>> BEGIN Information shown
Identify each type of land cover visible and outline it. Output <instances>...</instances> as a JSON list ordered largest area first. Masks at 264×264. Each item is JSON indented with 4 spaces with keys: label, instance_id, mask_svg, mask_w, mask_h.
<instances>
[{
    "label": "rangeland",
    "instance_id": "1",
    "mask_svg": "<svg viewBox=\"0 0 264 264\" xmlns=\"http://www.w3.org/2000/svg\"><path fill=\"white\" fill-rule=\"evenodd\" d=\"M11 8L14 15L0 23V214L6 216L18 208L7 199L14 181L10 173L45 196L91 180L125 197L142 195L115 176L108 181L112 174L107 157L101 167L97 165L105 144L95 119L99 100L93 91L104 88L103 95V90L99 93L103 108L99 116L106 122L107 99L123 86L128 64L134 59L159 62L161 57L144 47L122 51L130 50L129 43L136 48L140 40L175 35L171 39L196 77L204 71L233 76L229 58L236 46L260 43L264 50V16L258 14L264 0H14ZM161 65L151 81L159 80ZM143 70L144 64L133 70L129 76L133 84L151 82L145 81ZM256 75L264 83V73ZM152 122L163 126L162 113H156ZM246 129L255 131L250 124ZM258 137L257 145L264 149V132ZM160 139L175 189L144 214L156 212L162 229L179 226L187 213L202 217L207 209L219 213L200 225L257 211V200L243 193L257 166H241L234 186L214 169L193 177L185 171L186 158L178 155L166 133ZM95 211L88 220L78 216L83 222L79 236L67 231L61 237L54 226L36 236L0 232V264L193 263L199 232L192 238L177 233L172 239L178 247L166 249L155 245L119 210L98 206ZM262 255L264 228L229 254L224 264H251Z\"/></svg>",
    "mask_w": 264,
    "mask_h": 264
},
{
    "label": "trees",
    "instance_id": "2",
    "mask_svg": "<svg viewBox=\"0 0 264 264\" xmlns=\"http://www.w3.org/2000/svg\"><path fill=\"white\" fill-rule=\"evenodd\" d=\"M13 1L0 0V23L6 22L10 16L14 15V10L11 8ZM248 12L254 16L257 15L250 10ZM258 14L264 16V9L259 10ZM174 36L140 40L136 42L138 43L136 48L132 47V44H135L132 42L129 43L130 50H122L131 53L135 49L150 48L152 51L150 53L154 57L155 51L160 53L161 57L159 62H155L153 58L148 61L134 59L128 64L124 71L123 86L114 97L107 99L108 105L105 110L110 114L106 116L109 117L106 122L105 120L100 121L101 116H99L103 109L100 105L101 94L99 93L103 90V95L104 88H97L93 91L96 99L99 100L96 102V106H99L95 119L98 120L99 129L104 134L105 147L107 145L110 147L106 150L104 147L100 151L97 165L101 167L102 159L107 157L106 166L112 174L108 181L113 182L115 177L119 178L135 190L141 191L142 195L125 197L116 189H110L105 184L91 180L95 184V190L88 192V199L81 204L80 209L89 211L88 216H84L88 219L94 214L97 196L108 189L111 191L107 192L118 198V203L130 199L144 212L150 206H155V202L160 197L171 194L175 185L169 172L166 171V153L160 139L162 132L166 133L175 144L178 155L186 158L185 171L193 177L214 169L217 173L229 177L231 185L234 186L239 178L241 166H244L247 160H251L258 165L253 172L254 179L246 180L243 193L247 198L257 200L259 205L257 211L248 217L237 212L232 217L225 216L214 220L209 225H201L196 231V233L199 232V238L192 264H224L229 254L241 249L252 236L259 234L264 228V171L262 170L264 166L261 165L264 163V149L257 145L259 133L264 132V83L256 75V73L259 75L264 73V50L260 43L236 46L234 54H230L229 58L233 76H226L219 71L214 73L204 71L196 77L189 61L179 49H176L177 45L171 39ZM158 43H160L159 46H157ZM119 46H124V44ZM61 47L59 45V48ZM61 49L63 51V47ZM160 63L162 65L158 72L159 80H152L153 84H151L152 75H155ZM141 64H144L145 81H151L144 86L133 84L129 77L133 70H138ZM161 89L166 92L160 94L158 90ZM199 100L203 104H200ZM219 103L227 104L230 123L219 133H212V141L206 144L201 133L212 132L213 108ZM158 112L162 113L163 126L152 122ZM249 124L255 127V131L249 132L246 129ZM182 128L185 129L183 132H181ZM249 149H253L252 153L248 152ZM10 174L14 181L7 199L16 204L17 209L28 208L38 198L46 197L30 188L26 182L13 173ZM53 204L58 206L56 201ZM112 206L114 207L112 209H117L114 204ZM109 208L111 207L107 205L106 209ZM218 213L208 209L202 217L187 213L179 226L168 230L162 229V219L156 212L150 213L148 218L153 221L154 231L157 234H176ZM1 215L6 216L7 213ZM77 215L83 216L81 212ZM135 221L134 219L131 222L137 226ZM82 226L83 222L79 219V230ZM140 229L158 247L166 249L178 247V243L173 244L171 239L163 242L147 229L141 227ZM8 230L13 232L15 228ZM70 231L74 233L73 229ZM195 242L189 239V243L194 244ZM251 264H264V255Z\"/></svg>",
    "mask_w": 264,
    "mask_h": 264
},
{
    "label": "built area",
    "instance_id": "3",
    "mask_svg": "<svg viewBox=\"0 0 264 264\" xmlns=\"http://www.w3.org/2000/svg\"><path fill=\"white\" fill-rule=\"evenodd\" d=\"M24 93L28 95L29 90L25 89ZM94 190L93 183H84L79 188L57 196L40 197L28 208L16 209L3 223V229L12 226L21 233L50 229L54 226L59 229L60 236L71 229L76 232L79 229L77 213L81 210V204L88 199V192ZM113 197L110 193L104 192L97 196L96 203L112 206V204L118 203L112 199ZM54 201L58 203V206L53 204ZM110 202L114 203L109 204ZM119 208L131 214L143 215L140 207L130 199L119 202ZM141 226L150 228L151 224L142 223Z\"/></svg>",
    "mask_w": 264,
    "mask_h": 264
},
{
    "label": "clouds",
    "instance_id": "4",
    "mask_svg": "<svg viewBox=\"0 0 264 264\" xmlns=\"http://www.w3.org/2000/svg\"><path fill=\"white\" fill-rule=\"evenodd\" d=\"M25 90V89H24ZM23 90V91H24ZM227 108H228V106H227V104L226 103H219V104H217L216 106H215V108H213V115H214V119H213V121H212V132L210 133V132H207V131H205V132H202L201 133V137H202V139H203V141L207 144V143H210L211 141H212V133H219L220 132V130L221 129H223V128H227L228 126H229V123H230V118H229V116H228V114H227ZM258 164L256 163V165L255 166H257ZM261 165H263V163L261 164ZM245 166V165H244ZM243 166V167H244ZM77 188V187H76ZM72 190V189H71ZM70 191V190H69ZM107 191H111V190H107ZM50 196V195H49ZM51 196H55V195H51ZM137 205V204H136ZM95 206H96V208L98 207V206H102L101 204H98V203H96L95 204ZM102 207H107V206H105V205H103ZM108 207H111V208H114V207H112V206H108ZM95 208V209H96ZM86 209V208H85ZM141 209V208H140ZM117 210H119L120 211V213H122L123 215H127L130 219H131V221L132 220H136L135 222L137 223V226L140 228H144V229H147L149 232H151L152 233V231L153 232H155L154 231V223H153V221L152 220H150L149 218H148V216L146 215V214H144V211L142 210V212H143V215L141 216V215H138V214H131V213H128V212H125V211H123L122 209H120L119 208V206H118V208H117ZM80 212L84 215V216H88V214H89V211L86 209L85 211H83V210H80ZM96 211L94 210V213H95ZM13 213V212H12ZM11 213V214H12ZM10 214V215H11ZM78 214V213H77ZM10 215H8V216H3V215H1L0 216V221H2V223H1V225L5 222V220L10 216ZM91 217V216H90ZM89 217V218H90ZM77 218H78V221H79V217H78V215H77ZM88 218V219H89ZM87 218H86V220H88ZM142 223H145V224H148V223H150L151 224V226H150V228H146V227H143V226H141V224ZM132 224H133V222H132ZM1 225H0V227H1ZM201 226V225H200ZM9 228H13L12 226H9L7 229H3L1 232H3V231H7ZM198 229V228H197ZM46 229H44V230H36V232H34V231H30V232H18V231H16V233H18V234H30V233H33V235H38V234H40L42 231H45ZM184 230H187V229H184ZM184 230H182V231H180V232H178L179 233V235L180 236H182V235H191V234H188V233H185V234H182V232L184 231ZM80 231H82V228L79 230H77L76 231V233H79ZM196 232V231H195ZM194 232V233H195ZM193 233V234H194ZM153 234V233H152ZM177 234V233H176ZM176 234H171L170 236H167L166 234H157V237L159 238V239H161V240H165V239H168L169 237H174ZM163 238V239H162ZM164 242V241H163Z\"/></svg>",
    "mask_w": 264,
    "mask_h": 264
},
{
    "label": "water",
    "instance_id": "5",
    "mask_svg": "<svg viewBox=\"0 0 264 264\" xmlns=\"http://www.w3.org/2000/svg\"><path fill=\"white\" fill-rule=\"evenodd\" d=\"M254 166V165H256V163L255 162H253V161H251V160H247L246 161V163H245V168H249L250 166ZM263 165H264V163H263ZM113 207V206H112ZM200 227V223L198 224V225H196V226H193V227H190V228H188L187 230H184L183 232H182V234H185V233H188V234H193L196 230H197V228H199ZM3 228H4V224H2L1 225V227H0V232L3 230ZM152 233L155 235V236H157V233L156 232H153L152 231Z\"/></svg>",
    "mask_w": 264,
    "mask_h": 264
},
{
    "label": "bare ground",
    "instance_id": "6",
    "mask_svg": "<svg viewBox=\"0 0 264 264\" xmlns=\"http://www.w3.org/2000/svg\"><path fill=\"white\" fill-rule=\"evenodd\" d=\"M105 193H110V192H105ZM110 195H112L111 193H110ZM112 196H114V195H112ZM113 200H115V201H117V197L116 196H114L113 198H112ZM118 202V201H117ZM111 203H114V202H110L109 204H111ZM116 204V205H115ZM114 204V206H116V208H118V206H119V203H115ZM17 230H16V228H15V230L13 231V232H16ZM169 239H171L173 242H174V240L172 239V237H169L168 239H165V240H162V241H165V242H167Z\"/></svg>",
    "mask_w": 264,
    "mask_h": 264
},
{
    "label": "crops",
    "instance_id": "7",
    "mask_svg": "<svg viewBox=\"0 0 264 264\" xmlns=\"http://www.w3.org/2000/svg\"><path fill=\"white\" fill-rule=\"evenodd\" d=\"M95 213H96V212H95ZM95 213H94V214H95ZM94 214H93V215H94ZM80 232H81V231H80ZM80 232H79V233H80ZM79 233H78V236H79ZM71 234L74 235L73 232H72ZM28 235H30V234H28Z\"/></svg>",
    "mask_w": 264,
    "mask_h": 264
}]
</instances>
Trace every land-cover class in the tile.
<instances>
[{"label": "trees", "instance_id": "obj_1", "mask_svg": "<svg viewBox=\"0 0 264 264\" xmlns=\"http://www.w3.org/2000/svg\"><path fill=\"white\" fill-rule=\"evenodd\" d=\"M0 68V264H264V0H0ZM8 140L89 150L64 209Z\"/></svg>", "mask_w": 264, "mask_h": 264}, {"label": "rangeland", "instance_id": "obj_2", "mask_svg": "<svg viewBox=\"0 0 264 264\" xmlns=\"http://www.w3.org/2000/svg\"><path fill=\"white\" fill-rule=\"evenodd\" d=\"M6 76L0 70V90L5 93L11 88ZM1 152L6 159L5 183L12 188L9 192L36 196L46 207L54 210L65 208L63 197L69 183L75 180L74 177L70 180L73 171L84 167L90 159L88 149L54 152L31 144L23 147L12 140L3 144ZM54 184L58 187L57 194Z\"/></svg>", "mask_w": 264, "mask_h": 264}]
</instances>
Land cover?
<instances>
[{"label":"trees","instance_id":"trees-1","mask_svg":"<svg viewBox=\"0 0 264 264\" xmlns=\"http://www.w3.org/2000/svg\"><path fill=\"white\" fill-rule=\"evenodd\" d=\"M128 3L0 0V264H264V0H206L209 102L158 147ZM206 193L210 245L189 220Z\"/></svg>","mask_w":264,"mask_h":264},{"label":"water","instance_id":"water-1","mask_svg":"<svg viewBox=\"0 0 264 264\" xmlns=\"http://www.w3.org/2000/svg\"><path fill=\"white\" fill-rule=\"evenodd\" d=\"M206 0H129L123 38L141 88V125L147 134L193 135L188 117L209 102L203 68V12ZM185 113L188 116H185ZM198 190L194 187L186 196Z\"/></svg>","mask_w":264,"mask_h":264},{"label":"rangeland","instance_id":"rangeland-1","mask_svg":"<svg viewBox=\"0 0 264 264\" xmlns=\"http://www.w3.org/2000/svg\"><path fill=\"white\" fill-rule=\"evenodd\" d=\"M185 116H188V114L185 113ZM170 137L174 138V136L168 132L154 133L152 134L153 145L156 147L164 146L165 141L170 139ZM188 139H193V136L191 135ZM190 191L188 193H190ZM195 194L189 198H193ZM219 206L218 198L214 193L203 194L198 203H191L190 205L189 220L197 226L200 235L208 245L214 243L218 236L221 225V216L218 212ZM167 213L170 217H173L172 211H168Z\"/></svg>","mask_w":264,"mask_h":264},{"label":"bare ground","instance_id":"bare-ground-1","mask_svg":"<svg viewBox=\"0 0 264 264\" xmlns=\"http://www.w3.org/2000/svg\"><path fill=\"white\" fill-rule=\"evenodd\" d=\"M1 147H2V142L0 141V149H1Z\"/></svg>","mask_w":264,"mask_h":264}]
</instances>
>> END Information shown
# [Challenge]
Return each line of the records above that contains the string "area".

# [Result for this exercise]
Identify each type of land cover visible and outline it. Output <instances>...</instances> as a JSON list ordered largest area first. Masks at 264×264. Each item is JSON indented with 4 spaces with keys: label, instance_id, mask_svg, mask_w, mask_h.
    "label": "built area",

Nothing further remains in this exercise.